Today I flew to new york and took the M60 to 125th street. I've been in a fog of sleeplessness and grief over the death of Michael Jackson. I'm one of those holdouts who just didn't care what happened in his personal life because I loved his music and that was what he gave for public consumption. The rest - the allegations, the public furor, the judgment - well, frankly that wasn't much of my business and I didn't really care. I hated to see someone who was so obviously fragile get dragged through the labrynthine legal system, but there it is. You can't be great forever and that's just life.
I've been grieving. Sometimes I wonder why there seems to be a pall over my day, or my heart just seems less joyful, then I recall I've lost someone dear, whom I admired and loved from my earliest memories. And I am more gentle with myself. It is gratifying to hear his music blaring from streetcorners and to see photos of him populating the windows of shops and street vendor carts. It was most gratifying to see hundreds milling about the Apollo Theater writing their thoughts and peaceful journey messages on the walls surrounding the Apollo. It was the love I think he lived for, but never truly felt he deserved.
New York, the first city of my dreams; it is so wonderful to walk these familiar sidewalks, to reconnect with those who helped form me when I mostly resisted direction and suggestion. On the subway this evening I struck up conversation with William from Georgia, who had a slow southern-boy cadence and beautiful eyes. We talked about turning 30 and opening your eyes and realizing, "I don't have to screw up any more." Well, not the reckless screw ups. I'd wondered what turning 30 would do for me. It damn sure didn't feel any different than 26-29. Then I started to notice the sea change of the people around me. My close friends started forming close romantic relationships, having babies, discarding old philosophies and talking about stability. I began to consider all of those things. Now I carry the label of the one who almost died, but it's almost incidental to the larger questions being mulled over by all who surround me.

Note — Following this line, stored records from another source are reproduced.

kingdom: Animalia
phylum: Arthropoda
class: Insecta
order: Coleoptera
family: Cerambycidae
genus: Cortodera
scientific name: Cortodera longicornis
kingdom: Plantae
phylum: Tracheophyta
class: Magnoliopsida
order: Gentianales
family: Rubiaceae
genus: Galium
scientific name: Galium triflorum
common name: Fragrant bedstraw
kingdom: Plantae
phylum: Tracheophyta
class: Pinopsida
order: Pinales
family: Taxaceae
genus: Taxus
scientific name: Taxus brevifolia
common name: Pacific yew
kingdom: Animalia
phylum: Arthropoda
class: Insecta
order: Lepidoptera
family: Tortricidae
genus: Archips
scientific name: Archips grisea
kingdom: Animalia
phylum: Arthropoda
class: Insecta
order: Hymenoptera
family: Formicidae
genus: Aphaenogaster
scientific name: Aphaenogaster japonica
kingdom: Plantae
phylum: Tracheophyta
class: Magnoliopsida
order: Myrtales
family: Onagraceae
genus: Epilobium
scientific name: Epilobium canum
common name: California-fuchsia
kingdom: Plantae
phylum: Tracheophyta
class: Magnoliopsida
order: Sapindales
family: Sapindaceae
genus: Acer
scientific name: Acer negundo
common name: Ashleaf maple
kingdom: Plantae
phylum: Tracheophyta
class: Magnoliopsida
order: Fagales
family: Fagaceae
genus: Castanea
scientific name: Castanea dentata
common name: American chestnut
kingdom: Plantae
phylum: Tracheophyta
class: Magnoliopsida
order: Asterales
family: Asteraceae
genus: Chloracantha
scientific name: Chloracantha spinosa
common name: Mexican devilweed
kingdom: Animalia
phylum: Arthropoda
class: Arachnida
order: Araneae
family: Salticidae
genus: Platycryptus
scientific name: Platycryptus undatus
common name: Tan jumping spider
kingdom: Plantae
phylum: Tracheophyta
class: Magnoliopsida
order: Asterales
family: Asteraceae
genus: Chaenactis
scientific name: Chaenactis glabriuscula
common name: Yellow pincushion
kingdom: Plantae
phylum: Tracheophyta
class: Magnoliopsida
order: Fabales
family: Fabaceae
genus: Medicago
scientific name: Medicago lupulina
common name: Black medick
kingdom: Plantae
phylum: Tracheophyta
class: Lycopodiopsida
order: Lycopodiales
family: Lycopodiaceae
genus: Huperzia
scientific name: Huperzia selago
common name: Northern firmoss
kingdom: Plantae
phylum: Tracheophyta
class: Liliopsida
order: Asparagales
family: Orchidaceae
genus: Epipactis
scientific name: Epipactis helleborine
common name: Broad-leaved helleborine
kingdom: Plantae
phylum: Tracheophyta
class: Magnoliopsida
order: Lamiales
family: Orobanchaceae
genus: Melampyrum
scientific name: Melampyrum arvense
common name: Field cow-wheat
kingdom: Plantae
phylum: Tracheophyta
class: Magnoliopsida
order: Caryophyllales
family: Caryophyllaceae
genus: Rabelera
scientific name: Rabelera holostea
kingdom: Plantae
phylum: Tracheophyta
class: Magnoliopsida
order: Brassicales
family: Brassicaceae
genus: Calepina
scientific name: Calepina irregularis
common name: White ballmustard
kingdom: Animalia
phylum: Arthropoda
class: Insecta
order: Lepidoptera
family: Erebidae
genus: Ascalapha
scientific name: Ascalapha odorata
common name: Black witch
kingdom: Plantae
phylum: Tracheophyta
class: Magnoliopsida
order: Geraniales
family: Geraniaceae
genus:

I don't have any answers, but life tends to provide those in time. Or time provides those if you keep living. Or both. Both. The trick is to keep living, resisting the urge to just exist or always take the easy way, and occasionally applying your heart to matters where the mind can make a wrong decision to see if it feels right.
Michael's death sucks an artist out of this world. That hurts. It makes those artists who defined and delighted recent generations that much more precious. It makes the act of creation that much more important - creation of life, creation of ideas, creation of change, creation of words on a page...creation.
A quote from the inimitable Toni Morrison: "I think some aspects of writing can be taught. Obviously, you can't teach vision or talent. But you can help with comfort."
Comfort. I like that word, especially as it applies to writing, which is just uncomfortable work. Today I wrote about my experience taking a year to write. It was maddening. I would sit down at my typewriter and the blank page would look back at me. I would sometimes be reduced to typing one letter for lines, just to put something on the paper, then I would expand that letter to include a vowel (the single letter was always a consonant) and then a word, then a sentence and I would switch off the part of my brain that lives to critique sentences so I could write a few more.
I produced a lot of pages that way. I also spent a great deal of time seeking solace in the world outside my windows, wandering the streets and striking up odd conversation with strangers on the street or at the market or on the MUNI to buffer the crowded loneliness of voices in my head. I thought the other day about babies and how my body seems ill suited to producing a version of my genetic code. I thought that my babies will have to be words, and deeds, and acts of love to share with the world, these things will have to survive me, they will have to speak for me when I can no longer speak for myself.
I think Michael left us a great, great deal to hear - great acts and great actions that speak on his behalf. When he lived, those actions and words were drowned out by his very act of continuing to draw breath while shrinking from the view of the world. Now that he is gone, the words, the actions, the memory of his life must stand on its own. It has great legs...and it moonwalks.